Une femme de ménage qui œuvrait dans certaines résidences de personnes âgées a profité de la vulnérabilité de certains clients pour leur dérober des bijoux, a indiqué le Service de police de l’agglomération de Longueuil (SPAL). Mélanie Tanguay, 48 ans, aurait volé plusieurs personnes depuis 2025.
La suspecte fait face à des accusations de vols de plus 5000 $ commis dans trois résidences de Saint-Bruno-de-Montarville et dans une résidence de Sainte-Julie, au cours des derniers mois.
«Les vols n’ont pas été faits d’un coup, des bijoux, ça peut être très subtil, ça peut être une bague à la fois, ça peut être une chaîne à la fois. Donc, six plaignants se sont fait dérober des bijoux de valeur», explique Jacqueline Pierre, porte-parole du SPAL.
Les enquêteurs du SPAL ont d’ailleurs retrouvé une importante quantité de bijoux lors de son arrestation et ont des raisons de croire que la femme de 48 ans a pu commettre d’autres vols dans des résidences du territoire et dans certaines municipalités voisines.
«Souvent, les gens ne veulent pas en parler parce qu’ils sont gênés de s’être fait avoir. Mais, on veut que les gens dénoncent», souligne Mme Pierre.
Les policiers ont pu retracer certains des bijoux volés grâce aux sept brocanteurs de Longueuil, comme Banco Longueuil, où Mélanie Tanguay a échangé à sept reprises des bijoux pour un montant approximatif de 1500 $.
«Elle était venue avec un bracelet et on lui a donné un montant X et elle revenu après avec une bague, des boucles d’oreilles. C’est dur pour nous de juger. Peut-être qu’elle a eu un héritage ou quelque chose», indique Francis Desgagné, gérant de Banco Longueuil.

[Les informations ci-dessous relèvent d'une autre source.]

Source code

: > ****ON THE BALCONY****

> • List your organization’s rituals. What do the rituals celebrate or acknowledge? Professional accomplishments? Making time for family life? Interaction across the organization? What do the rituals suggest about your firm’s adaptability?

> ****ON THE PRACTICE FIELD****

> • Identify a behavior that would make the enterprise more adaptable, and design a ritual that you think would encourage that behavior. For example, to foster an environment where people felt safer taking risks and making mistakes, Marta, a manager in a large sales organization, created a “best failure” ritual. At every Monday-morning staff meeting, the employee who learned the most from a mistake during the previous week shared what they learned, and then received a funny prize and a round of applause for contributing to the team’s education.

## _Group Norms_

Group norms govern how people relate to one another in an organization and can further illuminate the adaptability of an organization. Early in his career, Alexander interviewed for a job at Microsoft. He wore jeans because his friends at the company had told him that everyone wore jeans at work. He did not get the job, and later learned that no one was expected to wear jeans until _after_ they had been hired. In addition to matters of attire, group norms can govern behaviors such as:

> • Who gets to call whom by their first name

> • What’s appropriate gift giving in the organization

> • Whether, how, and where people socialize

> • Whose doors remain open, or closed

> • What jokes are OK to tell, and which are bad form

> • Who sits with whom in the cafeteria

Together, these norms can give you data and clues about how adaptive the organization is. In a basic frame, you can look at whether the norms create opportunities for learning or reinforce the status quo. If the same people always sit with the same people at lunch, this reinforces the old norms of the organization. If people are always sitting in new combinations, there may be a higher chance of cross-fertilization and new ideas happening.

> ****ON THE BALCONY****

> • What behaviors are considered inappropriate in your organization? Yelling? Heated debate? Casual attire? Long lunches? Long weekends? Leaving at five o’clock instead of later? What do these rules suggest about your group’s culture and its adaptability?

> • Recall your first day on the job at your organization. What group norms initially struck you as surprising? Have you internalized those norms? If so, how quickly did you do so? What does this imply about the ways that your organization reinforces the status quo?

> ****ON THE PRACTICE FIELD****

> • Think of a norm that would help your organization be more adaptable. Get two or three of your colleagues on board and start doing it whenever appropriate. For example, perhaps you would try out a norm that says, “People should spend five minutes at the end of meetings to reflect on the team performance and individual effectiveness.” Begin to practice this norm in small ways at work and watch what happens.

Or, la liste des achats effectués par la boutique est envoyée quotidiennement à la police et les employés peuvent dénoncer certains comportements suspects.
«Ça nous arrive (de dénoncer) à l’occasion, quand on a un doute comme un client ou une cliente qui nous emmène plusieurs fois le même morceau», explique M. Desgagné.
Il ajoute que son équipe avertit d’ailleurs certains clients qui viennent échanger leurs produits que la boutique collabore avec la police.
«Des fois, il y en a qui back off, qui vont être plus peureux et il y en a d’autres qui disent qu’il n’y a pas de problème», dit-il.
Mélanie Tanguay a été remise en liberté sous certaines conditions, entre autres, de ne pas être en contact avec des personnes aînées vulnérables. Elle doit aussi être seulement à son propre domicile jusqu’à son retour en cours, le 28 août prochain.